Required work -> Each line of the records must appear in your answer exactly, with no pictures.

____

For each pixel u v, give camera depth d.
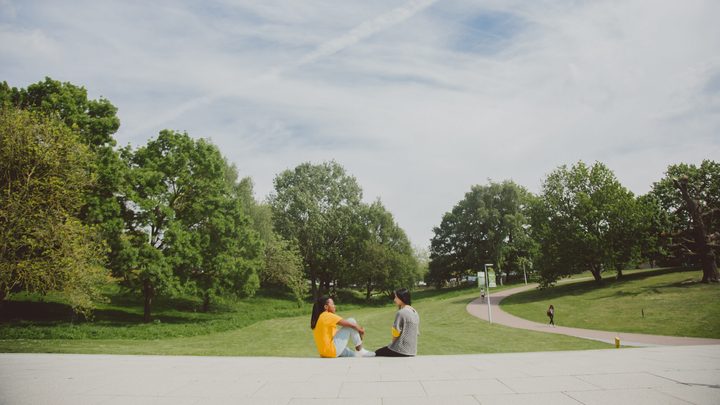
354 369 7.25
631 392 5.11
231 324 38.03
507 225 80.81
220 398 5.21
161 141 40.16
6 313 32.12
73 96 32.53
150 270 33.22
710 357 8.19
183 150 40.69
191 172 40.97
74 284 24.11
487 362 7.93
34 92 31.53
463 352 25.28
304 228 75.56
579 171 59.09
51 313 34.41
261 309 57.78
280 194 79.50
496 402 4.81
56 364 8.38
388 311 60.81
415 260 88.62
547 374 6.43
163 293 34.81
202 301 53.28
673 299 39.41
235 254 43.12
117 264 33.12
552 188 60.75
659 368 6.75
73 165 23.77
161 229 37.53
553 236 58.03
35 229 21.88
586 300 47.00
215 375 6.84
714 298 36.97
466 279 99.31
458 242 92.88
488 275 42.12
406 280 81.81
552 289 60.19
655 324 32.62
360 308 72.19
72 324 29.64
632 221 53.31
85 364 8.34
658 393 5.03
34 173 22.77
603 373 6.40
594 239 52.81
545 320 41.16
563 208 59.03
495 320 42.84
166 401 5.08
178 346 25.39
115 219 32.41
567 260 56.34
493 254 81.44
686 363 7.30
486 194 85.00
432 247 99.31
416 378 6.32
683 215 61.28
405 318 8.93
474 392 5.32
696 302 36.84
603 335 30.50
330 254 78.94
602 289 51.94
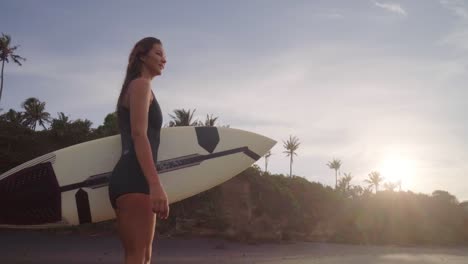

____

Answer below ->
For each pixel u v, give camera depth d.
354 369 7.25
631 392 5.11
231 324 38.03
507 225 80.81
220 398 5.21
161 141 40.16
6 313 32.12
73 96 32.53
150 270 33.22
710 357 8.19
183 150 40.69
191 172 40.97
74 284 24.11
487 362 7.93
34 92 31.53
463 352 25.28
304 228 75.56
579 171 59.09
51 313 34.41
261 309 57.78
280 194 79.50
496 402 4.81
56 364 8.38
388 311 60.81
415 260 88.62
547 374 6.43
163 293 34.81
202 301 53.28
673 299 39.41
235 254 43.12
117 264 33.12
552 188 60.75
659 368 6.75
73 165 23.77
161 229 37.53
553 236 58.03
35 229 21.88
586 300 47.00
215 375 6.84
714 298 36.97
466 279 99.31
458 242 92.88
488 275 42.12
406 280 81.81
552 289 60.19
655 324 32.62
360 308 72.19
72 324 29.64
632 221 53.31
85 364 8.34
658 393 5.03
34 173 22.77
603 373 6.40
594 239 52.81
545 320 41.16
563 208 59.03
495 320 42.84
166 401 5.08
178 346 25.39
115 219 32.41
567 260 56.34
493 254 81.44
686 363 7.30
486 194 85.00
432 247 99.31
416 378 6.32
683 215 61.28
405 318 8.93
474 392 5.32
696 302 36.84
603 335 30.50
330 254 78.94
602 289 51.94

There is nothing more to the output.